Um das herauszufinden, wer in das Täterprofil passt, setzt das Bundeskriminalamt (BKA) und die Polizeibehörden auf ein neues Risikobewertungssystem mit dem Namen RADAR (Regelbasierte Analyse potentiell destruktiver Täter zur Einschätzung des akuten Risikos). Bei Islamisten wird dieses Instrument zur Bestimmung der Gefährlichkeit einer Person bereits seit geraumer Zeit eingesetzt.

Aktuell werde gerade das Konzepte für ein RADAR-System im Rechtsextremismus u.a. mit dem österreichischen Bundesamt für Verfassungsschutz und Terrorismusbekämpfung Österreich (BVT) entwickelt und eine flächendeckende Anwendung für das Frühjahr 2022 angestrebt.
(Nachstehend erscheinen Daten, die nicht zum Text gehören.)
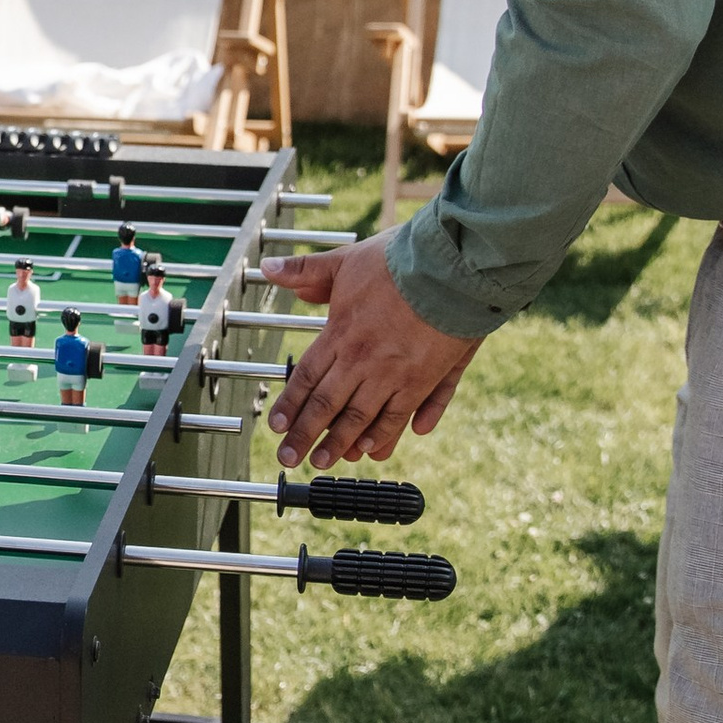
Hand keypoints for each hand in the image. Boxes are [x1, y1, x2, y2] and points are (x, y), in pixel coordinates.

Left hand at [261, 237, 479, 465]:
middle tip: (290, 458)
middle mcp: (363, 359)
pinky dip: (388, 434)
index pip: (307, 377)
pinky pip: (403, 414)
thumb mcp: (346, 260)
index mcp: (341, 333)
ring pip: (362, 418)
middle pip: (328, 405)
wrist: (451, 266)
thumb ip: (307, 270)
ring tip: (325, 463)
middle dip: (306, 435)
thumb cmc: (401, 259)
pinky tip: (376, 449)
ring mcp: (395, 373)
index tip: (276, 427)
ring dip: (341, 443)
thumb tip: (270, 267)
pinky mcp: (425, 379)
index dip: (290, 405)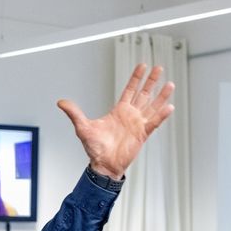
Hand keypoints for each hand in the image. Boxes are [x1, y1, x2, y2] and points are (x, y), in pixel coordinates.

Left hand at [57, 63, 174, 178]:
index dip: (136, 78)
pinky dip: (161, 115)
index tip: (142, 66)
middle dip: (151, 81)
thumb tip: (61, 102)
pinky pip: (154, 123)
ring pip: (152, 106)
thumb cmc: (95, 148)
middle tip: (158, 68)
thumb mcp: (82, 127)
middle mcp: (130, 116)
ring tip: (170, 84)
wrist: (103, 165)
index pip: (130, 90)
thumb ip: (74, 113)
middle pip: (144, 94)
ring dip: (161, 95)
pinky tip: (169, 106)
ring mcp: (137, 124)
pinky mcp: (142, 135)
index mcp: (119, 111)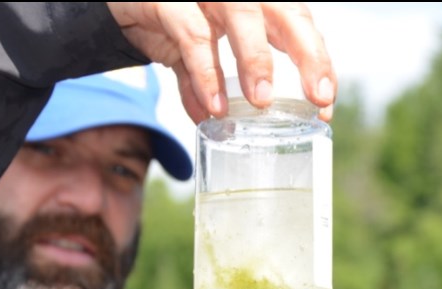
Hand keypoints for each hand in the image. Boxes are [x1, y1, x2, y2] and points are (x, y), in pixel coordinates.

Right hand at [107, 2, 335, 122]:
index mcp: (253, 2)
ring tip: (262, 104)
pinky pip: (192, 34)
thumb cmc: (166, 19)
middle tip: (317, 97)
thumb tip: (223, 123)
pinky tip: (214, 106)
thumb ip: (212, 81)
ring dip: (256, 61)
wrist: (116, 1)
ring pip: (242, 15)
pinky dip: (205, 73)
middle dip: (308, 55)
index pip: (298, 25)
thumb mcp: (197, 52)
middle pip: (285, 12)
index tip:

Hiernach könne dann beurteilt werden, ob eine umfassende Überwachung einer Person notwendig werde, oder ob eine sogenannte Gefährder-Ansprache, ein Hausbesuch durch Polizeibeamte, ausreiche, um eine Person von etwaigen Straftaten abzuhalten.

Umfangreiches Datensammeln

Doch selbst das neue Risikobewertungssystem sei nicht in der Lage, alle potentiellen Gewalttäter aufzuspüren. BKA-Präsident Holger Münch gab an, dass dazu “Biografien von Tätern in ausreichender Anzahl” benötigt werden. Auf Gefährlichkeit überprüft werden könnten eben nur jene Extremisten, die auch bekannt seien. Stephan E., der mutmaßliche Mörder von Walter Lübcke, und Stephan B., der Attentäter von Halle, waren beide nicht auf dem Schirm der Behörden.

Um die Vorhersage treffender zu gestalten, seien sich Fachleute einig, die Beobachtung auch auf sogenannte “Mischszenen” auszuweiten, beispielsweise Hooligans, Kampfsportler oder Mitglieder von Motorradclubs mit rechter Gesinnung.

Zunehmende Repression gegen unbescholtene Bürger

Aktuelle Geschehnisse zeigen auch die Schattenseiten des “Kampfes gegen Rechts”: Unbescholtenen Bürgern werden im “Kampf gegen Rechts” ohne hinreichende Anhaltspunkte Bankkonten gesperrt und ohne konkrete bzw. dringende Verdachtsmomente werden Hausdurchsuchungen durchgeführt.